DePaola wasn’t under contract, so the Buccaneers signed him and some more competition to a one-year deal. This time, the Buffalo Bills had cut their eight-year mainstay, Garrison Sanborn, to save cap space. Sanborn joined the Bucs, and DePaola lost yet another camp competition. However, this time, he was claimed off of waivers by the Chicago Bears and played out his one-year deal there.
As a free agent, DePaola became somewhat of a journeyman himself. He went to Oakland to play one of the Raiders’ last seasons in that city, earning the job with his now veteran experience. But in Week 1, on a Monday night, DePaola once again popped his knee as a punt return was winding down. His ACL was torn a second time, ending his 2018 season. Oakland wouldn’t re-sign him.
In 2019, DePaola would fail to make Carolina’s roster and ultimately sit out the NFL season for the fifth time since his NFL career began. It wasn’t until the Vikings’ 2020 special teams imploded that they reached out to the journeyman. After releasing Austin Cutting in December, DePaola got the job.

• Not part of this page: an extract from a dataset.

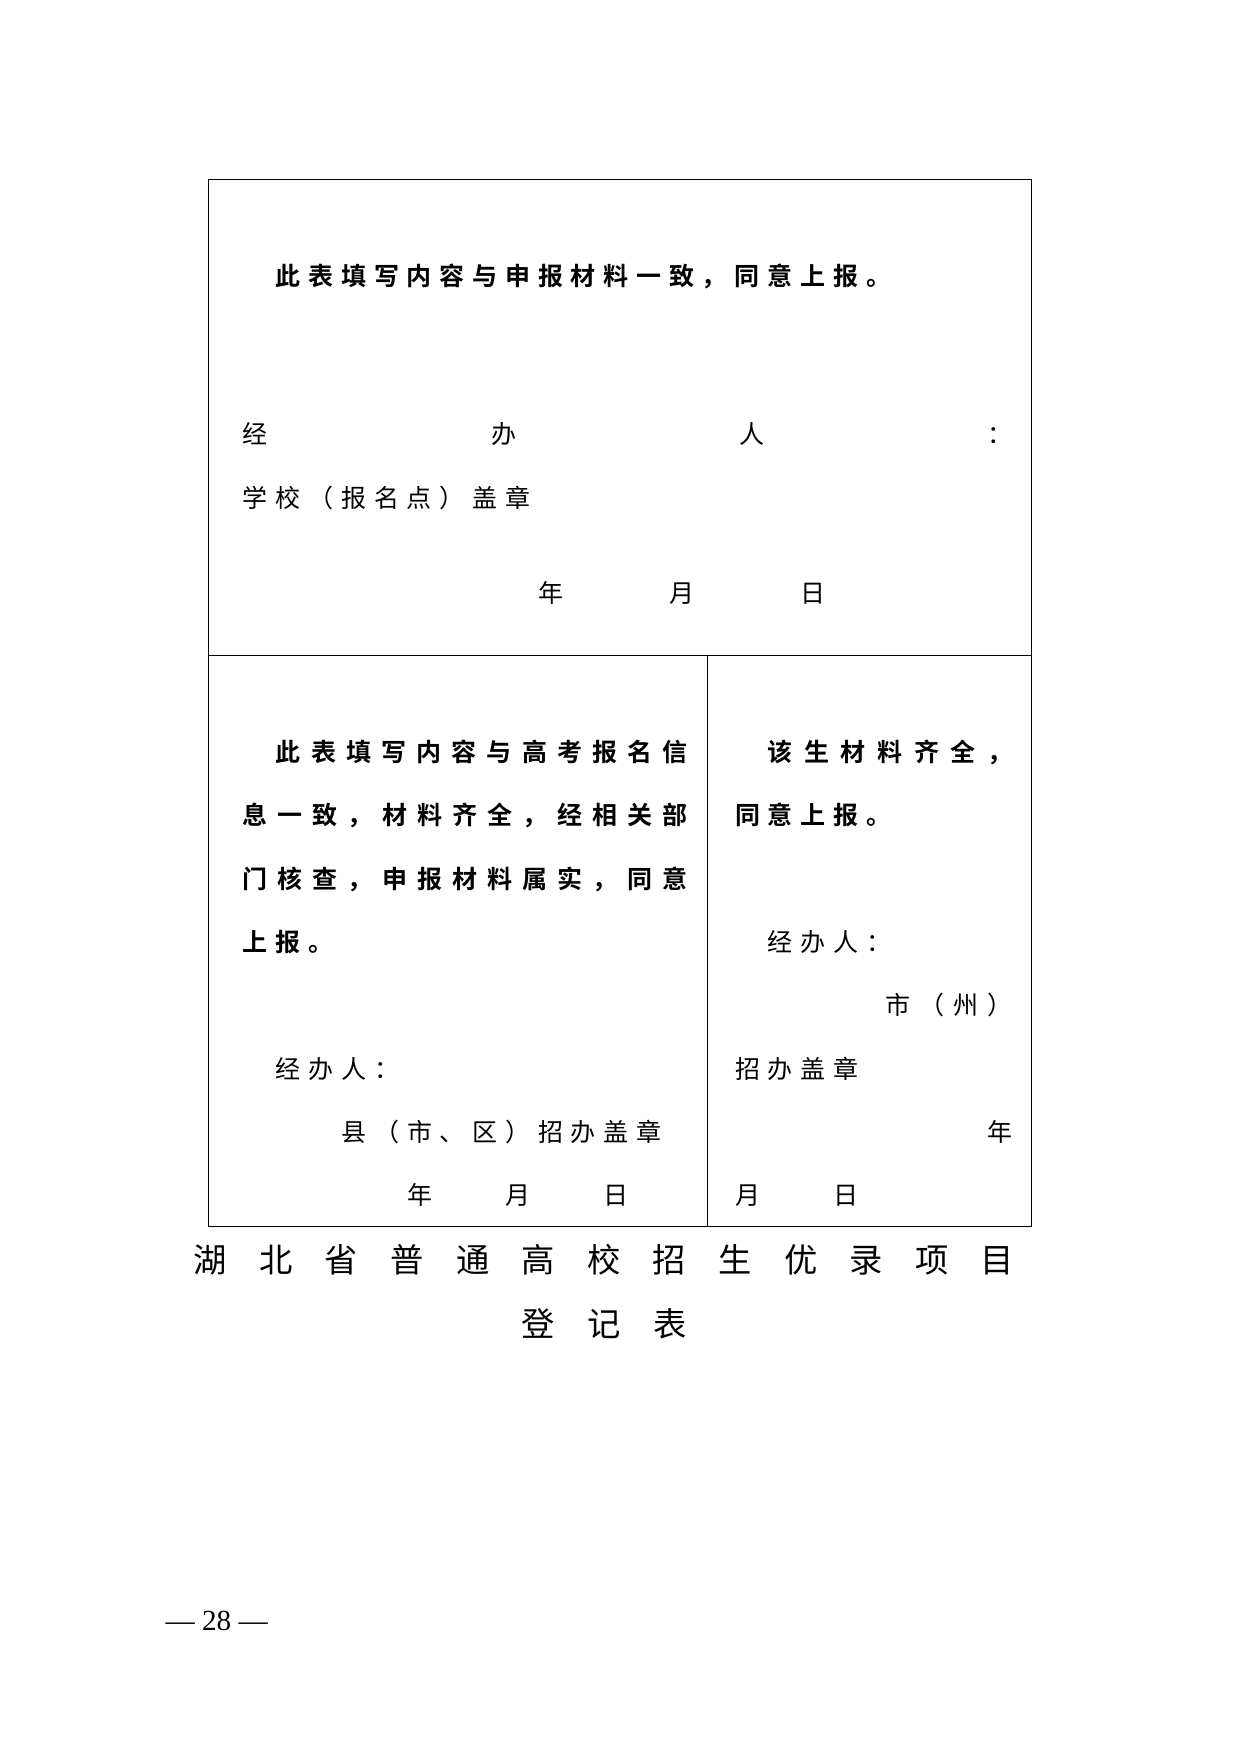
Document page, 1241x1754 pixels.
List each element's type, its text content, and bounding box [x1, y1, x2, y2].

Now DePaola has to win a camp competition once again. This time, he’s the wily veteran with a young upstart threatening his place on the roster. But what’s a little competition to the man whom the NFL can’t seem to shake? DePaola’s patience and persistence got him to this point, and it could take him even farther. Win or lose in August, it’s a miracle his career got this far.